#### [What you need to do]
Which lines of the entries below include "index"? List them all.

#### [Collected data]
********************
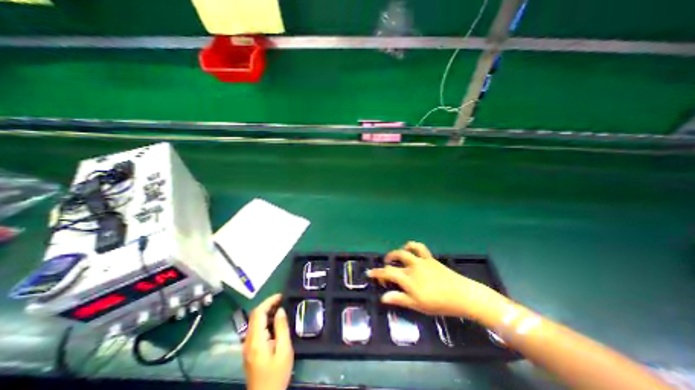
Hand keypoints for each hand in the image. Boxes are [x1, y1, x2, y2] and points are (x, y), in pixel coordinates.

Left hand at [245, 294, 292, 389]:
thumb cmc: (277, 374)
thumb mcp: (284, 350)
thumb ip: (281, 328)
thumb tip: (280, 310)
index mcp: (256, 340)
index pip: (258, 313)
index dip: (269, 301)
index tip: (281, 296)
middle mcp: (248, 341)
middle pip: (254, 316)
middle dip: (267, 304)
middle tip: (282, 300)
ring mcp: (247, 346)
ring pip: (254, 322)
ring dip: (266, 312)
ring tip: (280, 308)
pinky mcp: (249, 350)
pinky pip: (255, 329)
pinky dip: (264, 321)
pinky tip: (274, 322)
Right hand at [365, 241, 502, 318]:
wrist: (462, 295)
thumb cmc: (439, 303)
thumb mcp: (417, 305)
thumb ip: (399, 299)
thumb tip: (383, 296)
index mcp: (408, 279)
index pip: (387, 273)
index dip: (377, 273)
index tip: (369, 273)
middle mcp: (412, 266)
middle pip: (395, 259)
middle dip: (386, 262)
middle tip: (385, 268)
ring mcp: (421, 260)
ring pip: (405, 251)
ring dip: (397, 252)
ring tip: (395, 257)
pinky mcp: (429, 258)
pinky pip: (419, 247)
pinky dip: (411, 245)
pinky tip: (409, 248)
********************
#### [Written solution]
index mcp: (256, 340)
index pip: (258, 313)
index dip: (269, 301)
index tip: (281, 296)
index mcp: (408, 279)
index pip: (387, 273)
index dip: (377, 273)
index tip: (369, 273)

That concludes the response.